Berkshire wasn't represented at yesterday's auction.
Buffett didn't respond to a request for comment sent to an assistant. Susan Fitzpatrick, ResCap's director of communications, declined to comment. Nationstar's head of investor relations Marshall Murphy and Ronald Faris, CEO of Ocwen, didn't return calls.
Buffett said in July, a month after his company sought to be the lead bidder for ResCap's servicing business, that the U.S. housing market was rebounding, even as the overall economy stalled. The billionaire has increased Berkshire's bet on the real-estate market by investing $5 billion in Bank of America Corp. last year and boosting his company's stake in Wells Fargo & Co. Wells Fargo is the largest U.S. mortgage servicer, followed by Bank of America.

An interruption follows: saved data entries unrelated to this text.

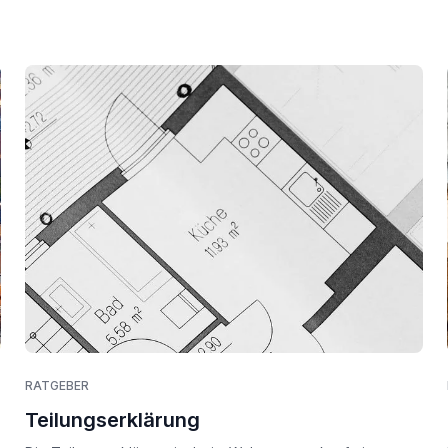
RATGEBER
Teilungserklärung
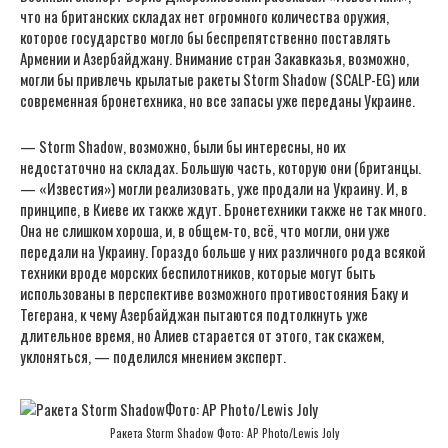
что на британских складах нет огромного количества оружия,
которое государство могло бы беспрепятственно поставлять
Армении и Азербайджану. Внимание стран Закавказья, возможно,
могли бы привлечь крылатые ракеты Storm Shadow (SCALP-EG) или
современная бронетехника, но все запасы уже переданы Украине.
— Storm Shadow, возможно, были бы интересны, но их
недостаточно на складах. Большую часть, которую они (британцы.
— «Известия») могли реализовать, уже продали на Украину. И, в
принципе, в Киеве их также ждут. Бронетехники также не так много.
Она не слишком хороша, и, в общем-то, всё, что могли, они уже
передали на Украину. Гораздо больше у них различного рода всякой
техники вроде морских беспилотников, которые могут быть
использованы в перспективе возможного противостояния Баку и
Тегерана, к чему Азербайджан пытаются подтолкнуть уже
длительное время, но Алиев старается от этого, так скажем,
уклоняться, — поделился мнением эксперт.
Ракета Storm Shadow Фото: AP Photo/Lewis Joly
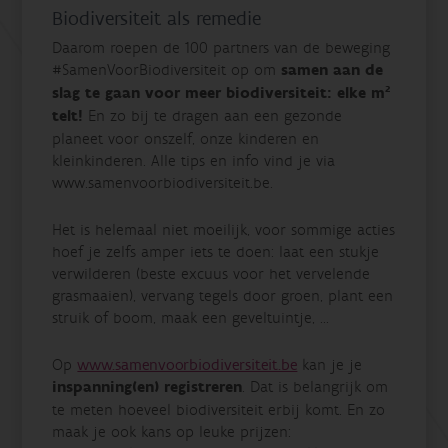
Biodiversiteit als remedie
Daarom roepen de 100 partners van de beweging
#SamenVoorBiodiversiteit op om
samen aan de
slag te gaan voor meer biodiversiteit: elke m²
telt!
En zo bij te dragen aan een gezonde
planeet voor onszelf, onze kinderen en
kleinkinderen. Alle tips en info vind je via
www.samenvoorbiodiversiteit.be.
Het is helemaal niet moeilijk, voor sommige acties
hoef je zelfs amper iets te doen: laat een stukje
verwilderen (beste excuus voor het vervelende
grasmaaien), vervang tegels door groen, plant een
struik of boom, maak een geveltuintje, ...
Op
www.samenvoorbiodiversiteit.be
kan je je
inspanning(en) registreren
. Dat is belangrijk om
te meten hoeveel biodiversiteit erbij komt. En zo
maak je ook kans op leuke prijzen:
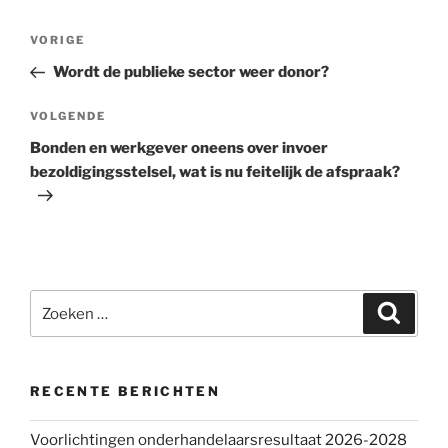
Bericht
VORIGE
Vorig
navigatie
bericht
Wordt de publieke sector weer donor?
VOLGENDE
Volgend
bericht
Bonden en werkgever oneens over invoer
bezoldigingsstelsel, wat is nu feitelijk de afspraak?
Zoeken
Zoeke
naar:
RECENTE BERICHTEN
Voorlichtingen onderhandelaarsresultaat 2026-2028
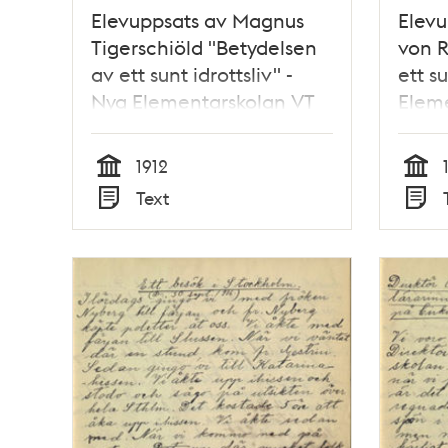
Elevuppsats av Magnus
Elevu
Tigerschiöld "Betydelsen
von R
av ett sunt idrottsliv" -
ett su
Nya Elementarskolan VT
Eleme
1912
1912
Tid
Tid
Text
Typ
Typ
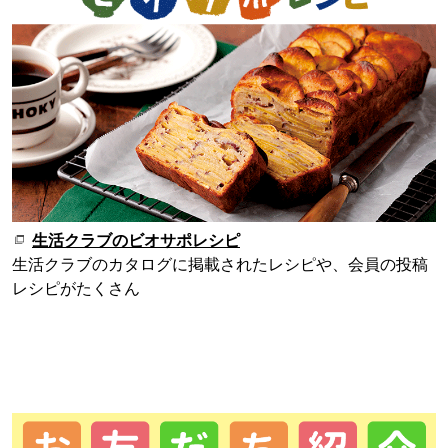
生活クラブのビオサポレシピ
生活クラブのカタログに掲載されたレシピや、会員の投稿
レシピがたくさん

Berkshire also owns a real-estate brokerage, a maker of manufactured homes and units that construct roofs and sell bricks and carpet.
The housing market has improved "noticeably in the last few months," Buffett told Bloomberg Television's Betty Liu in a July 13 interview. "It was just a question of getting households in balance with housing units."
The competition for ResCap's servicing assets may have increased the price beyond what the billionaire's firm was willing to pay, said Jeff Matthews, a Berkshire shareholder and author of "Secrets in Plain Sight: Business & Investing Secrets of Warren Buffett."
Buffett has shunned participating in auctions when making acquisitions and warns potential sellers against the practice in Berkshire's annual report.
"Buffett always says if you want to make a killing, be the only buyer," Matthews said in a phone interview. "If he doesn't get the right deal, he's not interested."
Berkshire Hathaway is the stalking horse bidder for a separate auction of ResCap's mortgage portfolio, which will follow the servicing auction.
ResCap's $2.1 billion of 9.625 percent, third-lien securities, which represent almost two-thirds of its outstanding bonds and fell to as low as 57 cents on the dollar last year, have traded above face value for a month. They rose 0.75 cent to 103.5 cents today, according to Trace, the bond-price reporting system of the Financial Industry Regulatory Authority.
The case is In re Residential Capital LLC, 12-12020, U.S. Bankruptcy Court, Southern District of New York (Manhattan).